USDA’s Economic Research Service (ERS) released its 2021 Farm Sector Income Forecast last week, and it offers more profit potential than in 2020.
The service forecasts 2021 net farm income at $116.8 billion, a 23 percent increase from 2020 profits and the highest inflation-adjusted profit level farmers have earned since 2013.
This forecast is $4 billion higher than a September projection from ERS, due largely to corn markets.
The chief driver of the uptick in farm incomes relative to 2020 levels is due in large part to higher commodity prices. Rising crop prices added nearly $41 billion to 2021 profits while another $28 billion was added to the value of livestock receipts.
USDA senior economist Carrie Litkowski said quantities of crops and livestock sold this year closely matched 2020 volumes. Thus, price has been the primary driver of higher net farm incomes.

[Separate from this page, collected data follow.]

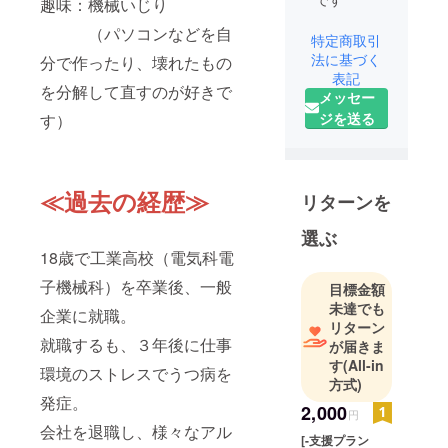
趣味：機械いじり
（パソコンなどを自
特定商取引
法に基づく
分で作ったり、壊れたもの
表記
を分解して直すのが好きで
メッセー
ジを送る
す）
≪過去の経歴≫
リターンを
選ぶ
18歳で工業高校（電気科電
子機械科）を卒業後、一般
目標金額
未達でも
企業に就職。
リターン
就職するも、３年後に仕事
が届きま
す
(All-in
環境のストレスでうつ病を
方式)
発症。
2,000
円
会社を退職し、様々なアル
[-支援プラン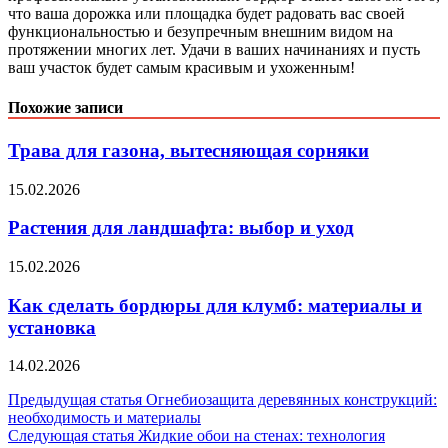
что ваша дорожка или площадка будет радовать вас своей
функциональностью и безупречным внешним видом на
протяжении многих лет. Удачи в ваших начинаниях и пусть
ваш участок будет самым красивым и ухоженным!
Похожие записи
Трава для газона, вытесняющая сорняки
15.02.2026
Растения для ландшафта: выбор и уход
15.02.2026
Как сделать бордюры для клумб: материалы и
установка
14.02.2026
Навигация
Предыдущая статья
Огнебиозащита деревянных конструкций:
необходимость и материалы
по
Следующая статья
Жидкие обои на стенах: технология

Corn prices in 2021/22 will be the highest since 2012/13 and soybean prices are slated to notch the second-highest price on record for this year. High broiler and hog prices were the top contributors to the first annual increase in total animal product receipts since 2017, though dairy cash receipts are expected to decline after inflation adjustments.
The biggest share of increasing crop cash receipts this year are from corn, which is up 47 percent, wheat, up 21 percent, and soybean, up 16 percent.
Those gains came without the aid of government payments, which are expected to fall a staggering 40 percent from 2020 levels to $27 billion. Last year, federal payments accounted for 48 percent of U.S. net farm income.
Rising production costs also ate away at farm profit margins across the U.S. this year. The latest ERS estimates peg rising fuel, raw materials, production and logistics costs as the primary drivers behind the nearly $30 million increase in production expenses between 2020 and 2021.
Data for this forecast was compiled in September.
Despite volatile markets and turbulent economic conditions, farmers are poised to end this year on a high note.